_Work item_: Nothing but an exact reprint of the records is to be returned.

_Input for this task_:

[Start of Attachment]

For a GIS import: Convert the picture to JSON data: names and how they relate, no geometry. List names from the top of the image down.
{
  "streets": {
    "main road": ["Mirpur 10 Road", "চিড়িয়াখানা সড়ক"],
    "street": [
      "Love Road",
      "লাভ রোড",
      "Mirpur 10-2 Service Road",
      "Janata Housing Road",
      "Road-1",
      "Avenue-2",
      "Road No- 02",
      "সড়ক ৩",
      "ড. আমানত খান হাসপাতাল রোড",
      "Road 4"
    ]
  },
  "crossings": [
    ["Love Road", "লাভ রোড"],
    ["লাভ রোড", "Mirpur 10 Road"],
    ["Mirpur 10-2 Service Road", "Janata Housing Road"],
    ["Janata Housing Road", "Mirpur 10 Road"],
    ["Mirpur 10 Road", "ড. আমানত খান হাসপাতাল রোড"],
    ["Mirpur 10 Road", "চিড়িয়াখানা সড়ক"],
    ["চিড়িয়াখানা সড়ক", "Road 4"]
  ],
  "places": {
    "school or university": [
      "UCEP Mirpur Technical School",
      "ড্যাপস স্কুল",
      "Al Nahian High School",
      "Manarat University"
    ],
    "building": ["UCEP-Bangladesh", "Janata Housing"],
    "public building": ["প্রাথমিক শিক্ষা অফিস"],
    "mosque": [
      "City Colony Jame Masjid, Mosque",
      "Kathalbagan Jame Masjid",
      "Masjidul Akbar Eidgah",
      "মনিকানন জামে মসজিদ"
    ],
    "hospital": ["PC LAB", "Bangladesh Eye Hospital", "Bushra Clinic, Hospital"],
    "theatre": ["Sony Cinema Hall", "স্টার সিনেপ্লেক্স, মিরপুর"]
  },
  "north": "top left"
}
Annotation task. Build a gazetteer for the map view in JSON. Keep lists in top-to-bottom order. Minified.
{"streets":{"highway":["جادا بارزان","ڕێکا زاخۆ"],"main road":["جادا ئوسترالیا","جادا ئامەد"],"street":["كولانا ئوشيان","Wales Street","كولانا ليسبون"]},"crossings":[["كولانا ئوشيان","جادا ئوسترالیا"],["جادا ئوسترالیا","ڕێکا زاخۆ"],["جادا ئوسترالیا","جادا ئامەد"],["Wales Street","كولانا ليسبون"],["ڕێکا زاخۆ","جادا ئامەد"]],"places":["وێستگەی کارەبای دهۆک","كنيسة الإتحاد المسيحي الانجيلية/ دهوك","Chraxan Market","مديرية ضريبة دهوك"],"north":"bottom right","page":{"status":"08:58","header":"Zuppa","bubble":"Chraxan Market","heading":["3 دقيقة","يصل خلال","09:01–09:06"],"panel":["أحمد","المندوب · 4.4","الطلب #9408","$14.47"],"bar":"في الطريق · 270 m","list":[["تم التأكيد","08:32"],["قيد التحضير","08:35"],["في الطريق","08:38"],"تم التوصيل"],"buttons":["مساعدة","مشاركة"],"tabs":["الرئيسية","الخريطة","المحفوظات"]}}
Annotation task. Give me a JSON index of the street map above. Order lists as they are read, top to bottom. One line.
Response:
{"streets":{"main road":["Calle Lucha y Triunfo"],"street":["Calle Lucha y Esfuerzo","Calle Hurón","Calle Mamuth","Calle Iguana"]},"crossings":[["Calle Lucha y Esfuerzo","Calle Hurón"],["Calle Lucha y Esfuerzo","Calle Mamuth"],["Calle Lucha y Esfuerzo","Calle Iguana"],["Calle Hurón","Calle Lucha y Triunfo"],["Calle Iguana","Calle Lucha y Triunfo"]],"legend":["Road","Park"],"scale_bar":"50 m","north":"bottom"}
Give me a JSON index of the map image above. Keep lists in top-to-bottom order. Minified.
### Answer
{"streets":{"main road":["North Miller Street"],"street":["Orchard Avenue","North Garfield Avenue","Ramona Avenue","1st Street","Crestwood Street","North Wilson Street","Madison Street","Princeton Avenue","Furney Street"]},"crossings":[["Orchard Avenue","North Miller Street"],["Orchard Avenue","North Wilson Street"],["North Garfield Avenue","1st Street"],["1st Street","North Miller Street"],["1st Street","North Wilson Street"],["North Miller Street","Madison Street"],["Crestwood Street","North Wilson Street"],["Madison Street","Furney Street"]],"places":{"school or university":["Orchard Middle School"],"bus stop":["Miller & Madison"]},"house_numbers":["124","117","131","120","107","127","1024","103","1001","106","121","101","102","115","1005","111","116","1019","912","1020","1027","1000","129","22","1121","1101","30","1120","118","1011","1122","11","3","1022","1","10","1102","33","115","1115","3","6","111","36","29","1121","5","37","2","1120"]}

[End of Attachment]

_Solved problem_:
For a GIS import: Convert the picture to JSON data: names and how they relate, no geometry. List names from the top of the image down.
{
  "streets": {
    "main road": ["Mirpur 10 Road", "চিড়িয়াখানা সড়ক"],
    "street": [
      "Love Road",
      "লাভ রোড",
      "Mirpur 10-2 Service Road",
      "Janata Housing Road",
      "Road-1",
      "Avenue-2",
      "Road No- 02",
      "সড়ক ৩",
      "ড. আমানত খান হাসপাতাল রোড",
      "Road 4"
    ]
  },
  "crossings": [
    ["Love Road", "লাভ রোড"],
    ["লাভ রোড", "Mirpur 10 Road"],
    ["Mirpur 10-2 Service Road", "Janata Housing Road"],
    ["Janata Housing Road", "Mirpur 10 Road"],
    ["Mirpur 10 Road", "ড. আমানত খান হাসপাতাল রোড"],
    ["Mirpur 10 Road", "চিড়িয়াখানা সড়ক"],
    ["চিড়িয়াখানা সড়ক", "Road 4"]
  ],
  "places": {
    "school or university": [
      "UCEP Mirpur Technical School",
      "ড্যাপস স্কুল",
      "Al Nahian High School",
      "Manarat University"
    ],
    "building": ["UCEP-Bangladesh", "Janata Housing"],
    "public building": ["প্রাথমিক শিক্ষা অফিস"],
    "mosque": [
      "City Colony Jame Masjid, Mosque",
      "Kathalbagan Jame Masjid",
      "Masjidul Akbar Eidgah",
      "মনিকানন জামে মসজিদ"
    ],
    "hospital": ["PC LAB", "Bangladesh Eye Hospital", "Bushra Clinic, Hospital"],
    "theatre": ["Sony Cinema Hall", "স্টার সিনেপ্লেক্স, মিরপুর"]
  },
  "north": "top left"
}
Annotation task. Build a gazetteer for the map view in JSON. Keep lists in top-to-bottom order. Minified.
{"streets":{"highway":["جادا بارزان","ڕێکا زاخۆ"],"main road":["جادا ئوسترالیا","جادا ئامەد"],"street":["كولانا ئوشيان","Wales Street","كولانا ليسبون"]},"crossings":[["كولانا ئوشيان","جادا ئوسترالیا"],["جادا ئوسترالیا","ڕێکا زاخۆ"],["جادا ئوسترالیا","جادا ئامەد"],["Wales Street","كولانا ليسبون"],["ڕێکا زاخۆ","جادا ئامەد"]],"places":["وێستگەی کارەبای دهۆک","كنيسة الإتحاد المسيحي الانجيلية/ دهوك","Chraxan Market","مديرية ضريبة دهوك"],"north":"bottom right","page":{"status":"08:58","header":"Zuppa","bubble":"Chraxan Market","heading":["3 دقيقة","يصل خلال","09:01–09:06"],"panel":["أحمد","المندوب · 4.4","الطلب #9408","$14.47"],"bar":"في الطريق · 270 m","list":[["تم التأكيد","08:32"],["قيد التحضير","08:35"],["في الطريق","08:38"],"تم التوصيل"],"buttons":["مساعدة","مشاركة"],"tabs":["الرئيسية","الخريطة","المحفوظات"]}}
Annotation task. Give me a JSON index of the street map above. Order lists as they are read, top to bottom. One line.
Response:
{"streets":{"main road":["Calle Lucha y Triunfo"],"street":["Calle Lucha y Esfuerzo","Calle Hurón","Calle Mamuth","Calle Iguana"]},"crossings":[["Calle Lucha y Esfuerzo","Calle Hurón"],["Calle Lucha y Esfuerzo","Calle Mamuth"],["Calle Lucha y Esfuerzo","Calle Iguana"],["Calle Hurón","Calle Lucha y Triunfo"],["Calle Iguana","Calle Lucha y Triunfo"]],"legend":["Road","Park"],"scale_bar":"50 m","north":"bottom"}
Give me a JSON index of the map image above. Keep lists in top-to-bottom order. Minified.
### Answer
{"streets":{"main road":["North Miller Street"],"street":["Orchard Avenue","North Garfield Avenue","Ramona Avenue","1st Street","Crestwood Street","North Wilson Street","Madison Street","Princeton Avenue","Furney Street"]},"crossings":[["Orchard Avenue","North Miller Street"],["Orchard Avenue","North Wilson Street"],["North Garfield Avenue","1st Street"],["1st Street","North Miller Street"],["1st Street","North Wilson Street"],["North Miller Street","Madison Street"],["Crestwood Street","North Wilson Street"],["Madison Street","Furney Street"]],"places":{"school or university":["Orchard Middle School"],"bus stop":["Miller & Madison"]},"house_numbers":["124","117","131","120","107","127","1024","103","1001","106","121","101","102","115","1005","111","116","1019","912","1020","1027","1000","129","22","1121","1101","30","1120","118","1011","1122","11","3","1022","1","10","1102","33","115","1115","3","6","111","36","29","1121","5","37","2","1120"]}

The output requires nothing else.